Rodrigo loves to make cupcakes, banana bread, and cookies. “My favorite baked good of all time is the oatmeal cookie,” she says. “I’m a grandma.”

She loves the return of Nineties rock.

“It’s just so raw and different, and that’s always the kind of stuff I’m attracted to,” she says. “I feel like TikTok is giving songs a second life, which is cool.” During our days together, Rodrigo mentioned her love of the Indigo Girls, Sheryl Crow, Tori Amos, and others, even noting she watched the Woodstock ’99 documentary. “It feels like a music revolution to me,” she adds. “I imagine being in that time was like, ‘Holy shit. Nirvana on the radio, what the fuck?’”

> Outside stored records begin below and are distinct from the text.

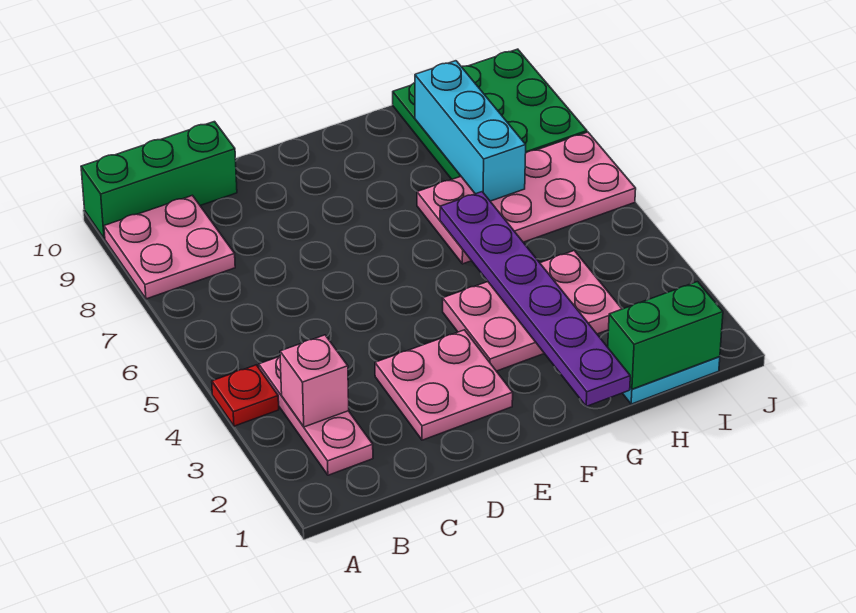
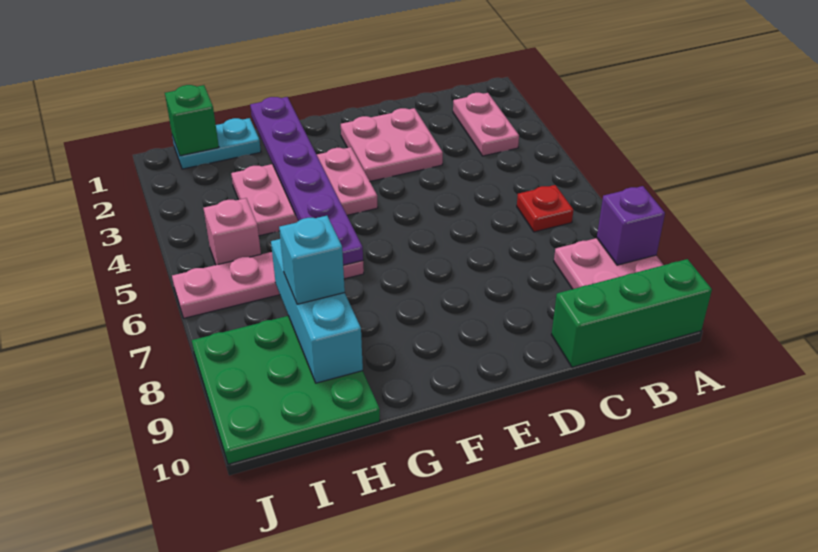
red 1x1 plate [212,365,279,426] -> red 1x1 plate moved to [517,185,573,232]
none -> purple 1x1 brick [597,186,665,265]
pink 1x3 plate [259,357,373,475] -> pink 1x2 plate [453,93,519,156]
pink 1x1 brick [280,335,349,427] -> pink 1x1 brick moved to [204,198,261,265]
pink 2x4 plate [417,132,636,264] -> pink 1x4 plate [172,252,364,318]
green 1x2 brick [608,282,723,389] -> green 1x1 brick [165,85,219,156]
none -> cyan 1x1 brick [279,216,345,304]

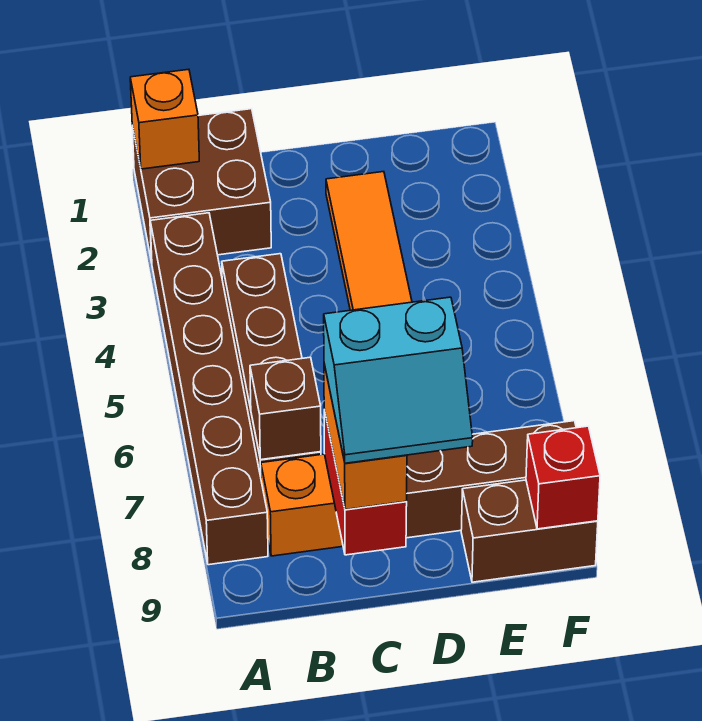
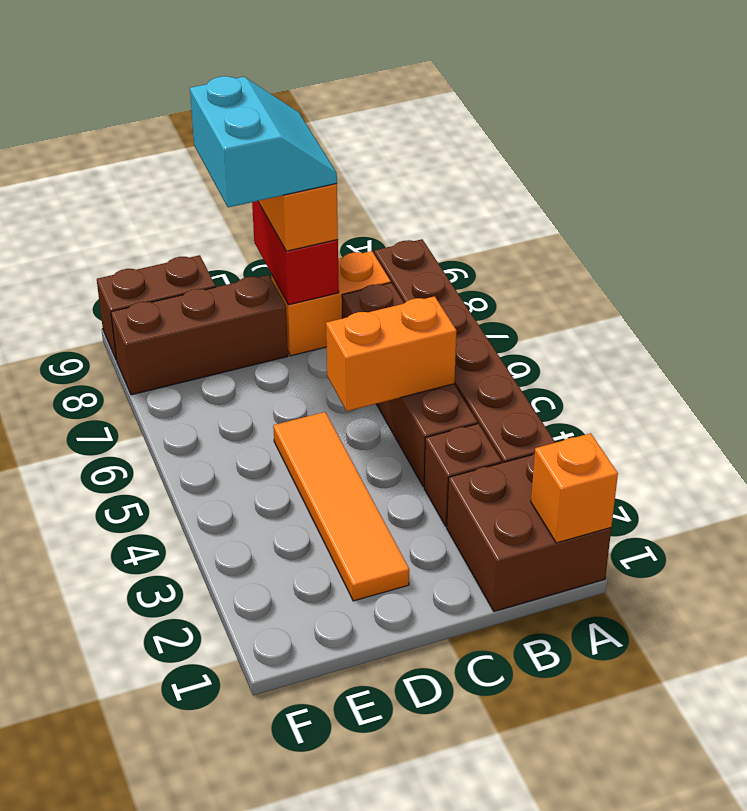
none -> orange 1x2 brick [326,296,456,411]
brown 1x1 brick [250,357,321,460] -> brown 1x1 brick moved to [424,424,502,527]
cyan 2x2 slope [324,297,473,463] -> cyan 2x2 slope turned to [190,76,337,207]
red 1x1 brick [526,426,600,529] -> none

She wants to tour in the Philippines.

Rodrigo is half-Filipino, and she plans on touring there soon. “People there are so welcoming and hospitable and awesome,” Rodrigo says. “Filipino people ride for other Filipino people.”

She was starstruck meeting Patti Smith.

Rodrigo is a huge fan of Smith’s 2010 memoir Just Kids, to the extent that she can’t wait to visit the Chelsea Hotel. She met her hero earlier this year, and admitted she was incredibly nervous. “She signed a book for me,” she said. “I was very starstruck. Sometimes I meet people — I felt this way about meeting Tori [Amos] — where I just look at them and I’m like, ‘You are not of this world. You are such an ethereal being.’ She was so sweet.”

She’s still buds with Jenna Ortega.

Ortega was another young Disney star, voicing in the animated series Elena of Avalor, starring in Stuck in the Middle, and even appearing on an episode of Bizaardvark with Rodrigo and Hu. When I mention to Rodrigo that her career has taken off around the same time as Ortega’s — with both Wednesday and Sour hitting — she says they’ve discussed it. “We talk about it sometimes,” she says. “It’s just so nice to see cool, hard-working people win in such a big way.”

She almost didn’t make it to the 2022 Grammys.

In April 2022, Rodrigo was slated to perform at the 64th Annual Grammy Awards, then kick off her Sour tour two days later on April 5 in Portland, Oregon. “Honestly, that era of my life was so jam-packed,” she says. “I had so much shit to do. I had a week of rehearsal for both the Grammys and my tour, which was not enough time in hindsight. And two days into the rehearsal, I got the flu and I was sick as a dog. I couldn’t even stand. It was in Vegas and I couldn’t fly — my doctor was worried that my ears were going to pop on the plane. It was crazy. But it worked out.” It did indeed: Rodrigo performed “Drivers License” that night and took home three awards, including Best New Artist.

She has an idea for Greta Gerwig.

As she mentioned several times over the course of our hours together, Rodrigo is a huge fan of the Barbie director. She’d love for Gerwig to adapt one of her favorite books she read as a child. “I love Little House on the Prairie,” she says. “Can’t wait for the Greta Gerwig adaptation of that.”